By Lonnie Wilkey
Editor, Baptist and Reflector
BRENTWOOD — Partnership missions in Tennessee is celebrating its 35th anniversary this year.
In recognition of what partnership missions has meant to Tennessee Baptists since that initial trip to Upper Volta (now Burkina Faso) in 1980, Tennessee Baptist History has devoted its Fall 2015 issue to partnership missions.
In addition, the annual meeting of the Tennessee Baptist Convention will feature partnerships during a special celebration banquet to be held on Nov. 10 at 5 p.m. at Crosspointe Baptist Church in Millington, about one mile from where The Summit is being held at First Baptist Church. See ad on page 6 for more information.
Tennessee Baptist History is the journal of the Tennessee Baptist Historical Society. The journal is published annually by the TBHS with the assistance of a grant provided by the Tennessee Baptist Convention.
Jim Taulman, editor of the journal, observed that “partnership missions may seem like an unusual topic for a history journal, but it really isn’t.
“Part of our role as the history journal of the Tennessee Baptist Convention is to record the work of the convention. Partnership missions has been a significant part of the Tennessee Baptist Convention for many years,” Taulman wrote in the latest issue.

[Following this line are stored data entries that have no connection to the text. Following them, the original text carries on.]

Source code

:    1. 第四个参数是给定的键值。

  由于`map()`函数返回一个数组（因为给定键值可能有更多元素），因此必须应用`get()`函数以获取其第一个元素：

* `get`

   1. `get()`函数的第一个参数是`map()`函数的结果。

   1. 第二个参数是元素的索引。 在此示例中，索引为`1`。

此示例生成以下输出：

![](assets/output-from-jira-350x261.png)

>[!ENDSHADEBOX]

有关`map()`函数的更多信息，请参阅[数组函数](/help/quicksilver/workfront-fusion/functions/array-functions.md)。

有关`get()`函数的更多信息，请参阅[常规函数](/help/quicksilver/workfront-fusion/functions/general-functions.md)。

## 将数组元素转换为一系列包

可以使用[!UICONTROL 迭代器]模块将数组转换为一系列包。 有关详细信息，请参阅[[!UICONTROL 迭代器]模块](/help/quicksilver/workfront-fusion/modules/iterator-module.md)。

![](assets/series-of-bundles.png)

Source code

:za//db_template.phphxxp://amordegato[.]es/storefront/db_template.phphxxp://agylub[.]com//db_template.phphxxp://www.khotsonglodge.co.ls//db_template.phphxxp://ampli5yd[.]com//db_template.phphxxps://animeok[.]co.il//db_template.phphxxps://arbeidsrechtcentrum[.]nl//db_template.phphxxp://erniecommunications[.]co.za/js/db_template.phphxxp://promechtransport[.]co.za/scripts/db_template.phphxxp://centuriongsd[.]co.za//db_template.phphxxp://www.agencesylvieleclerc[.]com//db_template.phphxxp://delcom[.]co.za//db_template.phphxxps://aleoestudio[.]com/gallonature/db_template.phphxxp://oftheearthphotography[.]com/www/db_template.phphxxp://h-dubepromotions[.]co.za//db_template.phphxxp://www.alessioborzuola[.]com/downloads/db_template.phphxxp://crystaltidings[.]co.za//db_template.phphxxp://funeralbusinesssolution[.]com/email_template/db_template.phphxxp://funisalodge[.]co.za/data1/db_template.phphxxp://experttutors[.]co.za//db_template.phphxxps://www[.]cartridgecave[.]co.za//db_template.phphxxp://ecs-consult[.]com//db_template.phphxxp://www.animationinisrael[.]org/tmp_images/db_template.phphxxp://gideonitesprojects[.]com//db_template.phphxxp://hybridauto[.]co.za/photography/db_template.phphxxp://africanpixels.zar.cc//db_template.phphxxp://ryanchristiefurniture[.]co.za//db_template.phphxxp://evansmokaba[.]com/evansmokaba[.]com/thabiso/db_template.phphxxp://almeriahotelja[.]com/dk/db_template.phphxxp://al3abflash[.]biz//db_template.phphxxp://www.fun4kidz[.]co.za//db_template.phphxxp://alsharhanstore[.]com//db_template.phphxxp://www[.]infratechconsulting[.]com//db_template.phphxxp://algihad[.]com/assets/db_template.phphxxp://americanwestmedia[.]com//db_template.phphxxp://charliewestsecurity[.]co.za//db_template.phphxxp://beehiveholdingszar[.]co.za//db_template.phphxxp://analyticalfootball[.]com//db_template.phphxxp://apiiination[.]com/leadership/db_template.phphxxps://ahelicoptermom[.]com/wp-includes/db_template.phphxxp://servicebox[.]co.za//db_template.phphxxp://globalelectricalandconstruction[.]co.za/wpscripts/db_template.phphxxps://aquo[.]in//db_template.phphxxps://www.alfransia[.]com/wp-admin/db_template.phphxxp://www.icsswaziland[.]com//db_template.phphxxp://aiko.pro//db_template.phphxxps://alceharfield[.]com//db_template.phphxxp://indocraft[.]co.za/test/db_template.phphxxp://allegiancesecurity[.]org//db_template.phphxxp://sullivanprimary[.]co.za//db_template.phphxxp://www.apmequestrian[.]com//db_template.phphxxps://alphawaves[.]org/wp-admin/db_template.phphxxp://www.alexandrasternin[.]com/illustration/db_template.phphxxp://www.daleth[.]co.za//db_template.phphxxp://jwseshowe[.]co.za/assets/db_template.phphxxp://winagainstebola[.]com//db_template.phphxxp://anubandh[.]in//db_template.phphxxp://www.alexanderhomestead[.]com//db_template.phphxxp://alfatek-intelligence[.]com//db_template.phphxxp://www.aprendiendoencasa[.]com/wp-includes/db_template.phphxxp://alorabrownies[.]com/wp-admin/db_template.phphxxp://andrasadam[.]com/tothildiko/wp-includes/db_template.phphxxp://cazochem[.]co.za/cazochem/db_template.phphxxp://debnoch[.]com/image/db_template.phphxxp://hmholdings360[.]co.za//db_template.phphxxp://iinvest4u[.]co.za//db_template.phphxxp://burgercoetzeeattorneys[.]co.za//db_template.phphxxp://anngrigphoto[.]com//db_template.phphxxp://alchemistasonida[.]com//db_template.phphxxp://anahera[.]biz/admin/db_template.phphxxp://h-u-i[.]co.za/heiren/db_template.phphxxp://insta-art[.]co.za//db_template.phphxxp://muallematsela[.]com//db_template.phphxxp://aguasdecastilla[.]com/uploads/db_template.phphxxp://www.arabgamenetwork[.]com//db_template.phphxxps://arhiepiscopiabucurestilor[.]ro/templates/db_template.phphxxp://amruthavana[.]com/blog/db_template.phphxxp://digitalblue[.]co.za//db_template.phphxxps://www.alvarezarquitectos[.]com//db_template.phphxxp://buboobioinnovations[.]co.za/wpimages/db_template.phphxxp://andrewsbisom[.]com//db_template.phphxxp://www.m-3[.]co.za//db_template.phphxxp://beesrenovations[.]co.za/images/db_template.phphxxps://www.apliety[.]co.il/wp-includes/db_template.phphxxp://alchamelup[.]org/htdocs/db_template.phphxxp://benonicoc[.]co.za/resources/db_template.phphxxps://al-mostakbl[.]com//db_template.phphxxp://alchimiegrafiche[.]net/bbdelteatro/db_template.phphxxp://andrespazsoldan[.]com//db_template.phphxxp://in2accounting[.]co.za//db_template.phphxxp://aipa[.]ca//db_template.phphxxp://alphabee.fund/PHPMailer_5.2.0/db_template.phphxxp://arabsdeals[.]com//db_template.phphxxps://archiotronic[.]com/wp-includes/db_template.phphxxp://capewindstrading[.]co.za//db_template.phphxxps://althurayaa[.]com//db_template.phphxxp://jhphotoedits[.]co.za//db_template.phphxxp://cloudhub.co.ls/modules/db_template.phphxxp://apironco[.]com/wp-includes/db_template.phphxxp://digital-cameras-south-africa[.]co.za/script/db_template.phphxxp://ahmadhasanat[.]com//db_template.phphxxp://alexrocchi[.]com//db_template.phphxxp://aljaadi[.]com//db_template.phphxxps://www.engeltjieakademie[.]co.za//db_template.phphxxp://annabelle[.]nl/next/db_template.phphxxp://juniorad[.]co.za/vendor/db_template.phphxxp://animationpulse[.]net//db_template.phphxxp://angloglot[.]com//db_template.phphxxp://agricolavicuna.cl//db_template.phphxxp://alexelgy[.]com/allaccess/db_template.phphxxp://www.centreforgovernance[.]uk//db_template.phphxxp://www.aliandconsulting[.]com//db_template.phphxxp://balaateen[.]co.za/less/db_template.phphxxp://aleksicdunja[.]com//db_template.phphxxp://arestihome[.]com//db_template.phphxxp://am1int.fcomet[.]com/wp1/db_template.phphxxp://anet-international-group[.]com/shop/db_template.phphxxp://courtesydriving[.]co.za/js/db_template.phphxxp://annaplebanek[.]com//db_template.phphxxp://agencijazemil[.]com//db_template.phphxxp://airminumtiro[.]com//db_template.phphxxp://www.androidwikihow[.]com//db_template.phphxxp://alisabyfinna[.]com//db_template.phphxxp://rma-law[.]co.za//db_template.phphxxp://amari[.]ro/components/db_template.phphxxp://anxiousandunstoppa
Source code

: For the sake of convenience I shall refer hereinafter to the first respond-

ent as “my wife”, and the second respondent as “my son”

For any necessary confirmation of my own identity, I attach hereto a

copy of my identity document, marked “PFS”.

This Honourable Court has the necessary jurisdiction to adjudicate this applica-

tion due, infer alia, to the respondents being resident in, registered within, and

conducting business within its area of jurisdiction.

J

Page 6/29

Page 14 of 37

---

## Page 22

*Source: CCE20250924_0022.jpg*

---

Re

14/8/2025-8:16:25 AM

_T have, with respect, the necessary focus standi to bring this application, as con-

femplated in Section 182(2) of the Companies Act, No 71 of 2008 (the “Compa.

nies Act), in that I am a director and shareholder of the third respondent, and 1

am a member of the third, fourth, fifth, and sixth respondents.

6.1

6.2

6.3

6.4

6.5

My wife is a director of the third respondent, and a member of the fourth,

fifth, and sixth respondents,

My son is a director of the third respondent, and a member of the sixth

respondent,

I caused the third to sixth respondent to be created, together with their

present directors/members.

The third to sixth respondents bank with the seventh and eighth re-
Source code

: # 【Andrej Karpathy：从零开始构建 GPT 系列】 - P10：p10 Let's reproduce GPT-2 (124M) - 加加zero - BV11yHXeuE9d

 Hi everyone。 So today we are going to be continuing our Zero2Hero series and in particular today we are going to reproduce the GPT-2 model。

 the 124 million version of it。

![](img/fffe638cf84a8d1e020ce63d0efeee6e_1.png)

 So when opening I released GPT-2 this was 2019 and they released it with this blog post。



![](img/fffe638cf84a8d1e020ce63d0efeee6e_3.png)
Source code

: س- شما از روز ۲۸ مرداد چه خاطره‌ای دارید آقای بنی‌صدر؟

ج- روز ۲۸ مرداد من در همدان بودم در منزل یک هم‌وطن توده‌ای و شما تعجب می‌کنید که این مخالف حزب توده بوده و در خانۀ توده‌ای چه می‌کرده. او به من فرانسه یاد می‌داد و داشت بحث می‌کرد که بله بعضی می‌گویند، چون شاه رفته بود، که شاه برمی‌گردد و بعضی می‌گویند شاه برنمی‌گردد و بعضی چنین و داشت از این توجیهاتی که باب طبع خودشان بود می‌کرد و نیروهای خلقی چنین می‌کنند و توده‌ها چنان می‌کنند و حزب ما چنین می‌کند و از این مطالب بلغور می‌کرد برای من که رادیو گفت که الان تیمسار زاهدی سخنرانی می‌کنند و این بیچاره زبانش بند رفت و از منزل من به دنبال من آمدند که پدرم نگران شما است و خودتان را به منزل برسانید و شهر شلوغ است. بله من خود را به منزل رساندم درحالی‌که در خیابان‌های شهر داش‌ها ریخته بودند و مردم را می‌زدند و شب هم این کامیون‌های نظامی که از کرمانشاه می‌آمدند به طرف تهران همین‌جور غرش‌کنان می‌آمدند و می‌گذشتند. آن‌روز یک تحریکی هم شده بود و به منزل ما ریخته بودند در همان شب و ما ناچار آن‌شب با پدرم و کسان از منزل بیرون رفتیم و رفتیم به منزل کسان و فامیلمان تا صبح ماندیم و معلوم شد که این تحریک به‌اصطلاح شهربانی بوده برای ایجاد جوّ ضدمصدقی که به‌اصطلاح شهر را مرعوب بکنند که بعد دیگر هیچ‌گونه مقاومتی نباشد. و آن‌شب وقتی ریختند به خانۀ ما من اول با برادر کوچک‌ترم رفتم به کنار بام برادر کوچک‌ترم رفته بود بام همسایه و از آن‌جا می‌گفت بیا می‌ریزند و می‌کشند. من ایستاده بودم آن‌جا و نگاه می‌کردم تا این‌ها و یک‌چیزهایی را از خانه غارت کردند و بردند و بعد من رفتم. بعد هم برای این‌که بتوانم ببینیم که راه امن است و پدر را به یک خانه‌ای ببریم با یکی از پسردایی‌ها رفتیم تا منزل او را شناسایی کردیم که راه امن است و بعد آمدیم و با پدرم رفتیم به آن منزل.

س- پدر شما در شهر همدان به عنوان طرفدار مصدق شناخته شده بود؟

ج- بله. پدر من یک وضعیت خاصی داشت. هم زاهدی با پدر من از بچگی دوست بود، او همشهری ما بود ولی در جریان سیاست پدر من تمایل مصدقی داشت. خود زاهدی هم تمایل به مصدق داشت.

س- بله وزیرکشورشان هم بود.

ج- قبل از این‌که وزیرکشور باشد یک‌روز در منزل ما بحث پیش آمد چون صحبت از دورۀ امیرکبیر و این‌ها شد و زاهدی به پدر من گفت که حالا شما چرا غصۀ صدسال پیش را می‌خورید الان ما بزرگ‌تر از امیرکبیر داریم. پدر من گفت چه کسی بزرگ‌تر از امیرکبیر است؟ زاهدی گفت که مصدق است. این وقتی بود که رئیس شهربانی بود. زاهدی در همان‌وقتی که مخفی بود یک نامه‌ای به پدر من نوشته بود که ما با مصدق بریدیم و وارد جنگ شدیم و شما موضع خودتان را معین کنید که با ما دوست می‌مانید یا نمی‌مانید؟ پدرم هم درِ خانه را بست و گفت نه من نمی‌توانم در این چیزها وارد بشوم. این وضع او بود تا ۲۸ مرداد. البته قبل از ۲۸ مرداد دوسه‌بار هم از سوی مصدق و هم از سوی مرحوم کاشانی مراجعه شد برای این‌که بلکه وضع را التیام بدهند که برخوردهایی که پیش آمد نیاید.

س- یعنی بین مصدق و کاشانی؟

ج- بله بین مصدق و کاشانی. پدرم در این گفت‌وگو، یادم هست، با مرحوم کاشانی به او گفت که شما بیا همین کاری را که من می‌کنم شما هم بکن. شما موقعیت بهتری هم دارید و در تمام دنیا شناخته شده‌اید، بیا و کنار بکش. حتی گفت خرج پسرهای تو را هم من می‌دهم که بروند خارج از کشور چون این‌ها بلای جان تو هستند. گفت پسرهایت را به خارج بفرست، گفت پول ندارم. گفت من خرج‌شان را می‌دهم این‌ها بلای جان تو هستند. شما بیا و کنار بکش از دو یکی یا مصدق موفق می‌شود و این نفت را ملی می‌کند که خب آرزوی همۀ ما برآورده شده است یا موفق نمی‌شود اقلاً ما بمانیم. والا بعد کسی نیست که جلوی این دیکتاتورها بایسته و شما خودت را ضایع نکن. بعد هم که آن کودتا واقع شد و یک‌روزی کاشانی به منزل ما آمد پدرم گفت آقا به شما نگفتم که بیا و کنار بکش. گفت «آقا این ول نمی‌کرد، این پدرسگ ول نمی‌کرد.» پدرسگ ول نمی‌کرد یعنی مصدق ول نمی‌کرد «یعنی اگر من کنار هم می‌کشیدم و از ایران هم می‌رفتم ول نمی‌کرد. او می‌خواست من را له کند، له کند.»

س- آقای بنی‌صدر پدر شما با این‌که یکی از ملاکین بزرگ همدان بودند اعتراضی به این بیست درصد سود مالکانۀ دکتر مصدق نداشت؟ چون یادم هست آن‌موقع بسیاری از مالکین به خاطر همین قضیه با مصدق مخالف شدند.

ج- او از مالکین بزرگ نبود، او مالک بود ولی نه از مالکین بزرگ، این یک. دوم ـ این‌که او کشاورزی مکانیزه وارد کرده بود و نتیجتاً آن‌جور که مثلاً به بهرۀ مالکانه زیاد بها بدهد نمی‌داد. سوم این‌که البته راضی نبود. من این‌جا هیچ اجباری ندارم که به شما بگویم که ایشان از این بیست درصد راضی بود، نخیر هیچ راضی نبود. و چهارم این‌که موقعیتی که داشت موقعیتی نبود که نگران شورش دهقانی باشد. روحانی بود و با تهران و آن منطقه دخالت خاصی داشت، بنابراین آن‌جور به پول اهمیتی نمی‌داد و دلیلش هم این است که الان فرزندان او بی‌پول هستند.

The issue contains articles from TBHS president Bill Mc-Kee, James Porch, former TBC executive director; Bart Gibbs, IMB missionary; Betty Wiseman, retired women’s basketball coach at Belmont University who led several missions trips to partner countries; Bobbie Dunn, longtime partnership missions volunteer; Charlie Worthy, current IMB missionary with TBC partner Italy; and others.
In his article, Gibbs shared how a one-month “adventure” to Upper Volta led to a full-time career as a Baptist missionary.
He noted that his one-month commitment stretched into six months. “I can honestly say that my volunteer experience on the Upper Volta Project clarified my calling to become a missionary,” Gibbs wrote.
Gibbs returned to the United States and later enrolled in seminary. In 1984 he learned that the Foreign Mission Board (now International Mission Board) had a job opening for a general evangelist to work with newly formed churches that were established as a result of the work of Tennessee Baptists in Upper Volta.
By that time political changes had occurred that led to the country being renamed Burkina Faso.
Gibbs and his wife, Jane Anne, were appointed to Burkina Faso and he returned to the country “to work with some of the same kids who had hauled rocks with me in 1981.” He is still serving as a missionary in West Africa.
Carroll Owen served on the staff of the TBC when the partnership began. Owen has read the latest copy of the journal. “As I read Bart’s (Gibbs) article I found myself reminiscing about some of my own involvement with the project and some of the people and things they shared out of their own experiences,” Owen said.
“What really thrilled me, though, was what he (Gibbs) shared about some lasting results and consequences of what our volunteers did there in five years a quarter of a century ago.”